# Analyzing Manage File Transfer

In this exercise, you train an ML model to determine whether a File Transfer instance is classified as malicious/suspicious or benign.

The exercise uses the _mftinput4_ data set from a non production Sterling Lab environment. 
The data set consists of approximately 800 file transfers inbound and outbound which are classifed on the above categories.
The data includes features such as File Age, Compression Ratio, Transfer Time, Packets Size, Transfer Rate.
The data set is available as a CSV file in this repository.

Explore the data to recognize whether you can use it to train a model that recognizes suspicious/malicious file transfers.

> _NOTE:  In the interest of time, this notebook performs a simple and superficial analysis of the data.
A more detailed study would require more time._

### 1. Import the required libraries and load the data.

In [None]:
import pandas as pd
import matplotlib.pyplot as plt

In [None]:
# Load the data set into a Pandas data frame called "data"
data = pd.read_csv("data/mftinput4.csv")

# Obtain the length (rows) and width (columns) of the data set
data.shape

The data contains 100 rows and 13 columns.  

Use the `head` method  of the Pandas dataframe to preview the first five rows.

In [None]:
data.head()

### 2. Inspect basic information.

Use standard data analysis methods to start exploring the data.

Inspect the column names and associated data types.
The `info` method of a Pandas data frame displays the column names and data types in a data frame.

In [None]:
data.info()

Note the different value types:

* `Entropy`, `FileAge`, `CompressionRatio`, `FileSize`, `TransferTime`, `Age`, and `Outcome` contain integer values.
* `PacketsSize` and `TransferRate` contain float values.

Use the `describe` method to see basic statistical information for each column, such as percentiles, mean, and standard deviation.

In [None]:
data.describe()


The dataset consists of several file transfer variables, which are the input features, and one target variable: `Outcome`.

* `Entropy`:                degree of randomness or unpredictability in the file's content
* `FileAge`:                file age in number of seconds when uploaded
* `CompressionRatio`:       percentage of compression
* `FileSize`:               megabytes
* `TransferTime`:           seconds
* `PacketsSize`:            bytes in each packet transferred
* `TransferRate`            mega bytes per millisecond
* `Age`:                    file age in number of seconds when processed

* `Outcome`:                 target variable.
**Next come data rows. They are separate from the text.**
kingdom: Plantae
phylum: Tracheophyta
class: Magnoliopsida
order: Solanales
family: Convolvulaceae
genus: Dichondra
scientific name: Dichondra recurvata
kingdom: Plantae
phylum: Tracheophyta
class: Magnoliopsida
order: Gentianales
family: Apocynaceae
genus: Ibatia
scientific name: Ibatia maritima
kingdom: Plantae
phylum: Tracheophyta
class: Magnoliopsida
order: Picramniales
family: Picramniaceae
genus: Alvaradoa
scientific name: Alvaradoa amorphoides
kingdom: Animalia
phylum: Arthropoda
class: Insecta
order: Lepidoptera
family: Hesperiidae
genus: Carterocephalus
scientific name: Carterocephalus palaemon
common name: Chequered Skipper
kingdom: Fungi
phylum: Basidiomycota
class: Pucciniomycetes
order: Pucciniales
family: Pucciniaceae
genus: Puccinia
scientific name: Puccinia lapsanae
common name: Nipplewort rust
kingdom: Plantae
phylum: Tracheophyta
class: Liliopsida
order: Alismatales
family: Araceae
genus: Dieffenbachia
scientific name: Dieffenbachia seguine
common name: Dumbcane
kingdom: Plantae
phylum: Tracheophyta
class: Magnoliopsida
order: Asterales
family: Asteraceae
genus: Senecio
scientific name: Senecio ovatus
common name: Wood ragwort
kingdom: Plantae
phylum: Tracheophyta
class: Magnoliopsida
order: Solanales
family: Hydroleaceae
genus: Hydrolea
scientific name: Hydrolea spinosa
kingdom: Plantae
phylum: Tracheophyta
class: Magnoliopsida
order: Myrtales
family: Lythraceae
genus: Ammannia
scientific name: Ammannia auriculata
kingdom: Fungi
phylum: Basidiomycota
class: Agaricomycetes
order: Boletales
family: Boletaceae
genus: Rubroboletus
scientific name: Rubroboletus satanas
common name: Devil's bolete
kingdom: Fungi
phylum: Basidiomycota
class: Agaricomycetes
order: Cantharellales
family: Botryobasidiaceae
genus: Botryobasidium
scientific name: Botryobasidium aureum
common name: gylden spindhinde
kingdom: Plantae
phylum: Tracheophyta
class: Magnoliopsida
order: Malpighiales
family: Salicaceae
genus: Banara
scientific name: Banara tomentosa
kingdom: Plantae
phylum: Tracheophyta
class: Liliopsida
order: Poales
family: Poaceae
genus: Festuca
Whether the file transfer content is suspicious (`1`) or not (`0`)

Count the number are malicious cases.

In [None]:
data.Outcome.value_counts()

15 of 100 cases are malicious file transfer cases.

### 3. Identify missing data

Plot the data to visualize the data distribution.
Use the `hist` method to plot a histogram.
You can use histograms to see how the data is distributed for each variable and detect outliers.

In [None]:
# Plot histograms of the columns on multiple subplots
plt.close('all')
data.hist(bins=20, figsize=(10, 8))

The dataset is evenly distributed .


Reuse the `head` method to see the `0` values in the data. Print the first 20 rows.

In [None]:
data.head(20)

Print the last 20 rows of the dataset and determine if those rows also contain `0` values.

In [None]:
data.tail(20)

Determine the number of `0` values in the dataset.

In [None]:
# Select all the rows and only the feature columns
feature_data = data.iloc[:, :-1]

# Count the total number of rows
num_cases = data.shape[0]

# Number & percent of '0's for each feature
numZero = (feature_data[:] == 0).sum()
perZero = ((feature_data[:] == 0).sum())/num_cases*100

print(f"\nRows, Feature columns: {feature_data.shape}")
print("\n== Number of 0's:")
print(numZero)
print("\n == Percentage of 0's:")
print(perZero)

The data set contains 56 zero values for `is executable` and 52 zero values for `is compressed`.
Aproximately half of the file transfers have a comprssed file and/or executable binary file.

To build and train a reliable ML model, you should address any missing values.
However, for the sake of simplicity, this exercise do not have missing values and/or  outliers in the dataset.

Verify whether if there are any missing data values.

## References

*File Transfer records were generated by extracting data from a Control Center Monitor instance database in a non production lab environment.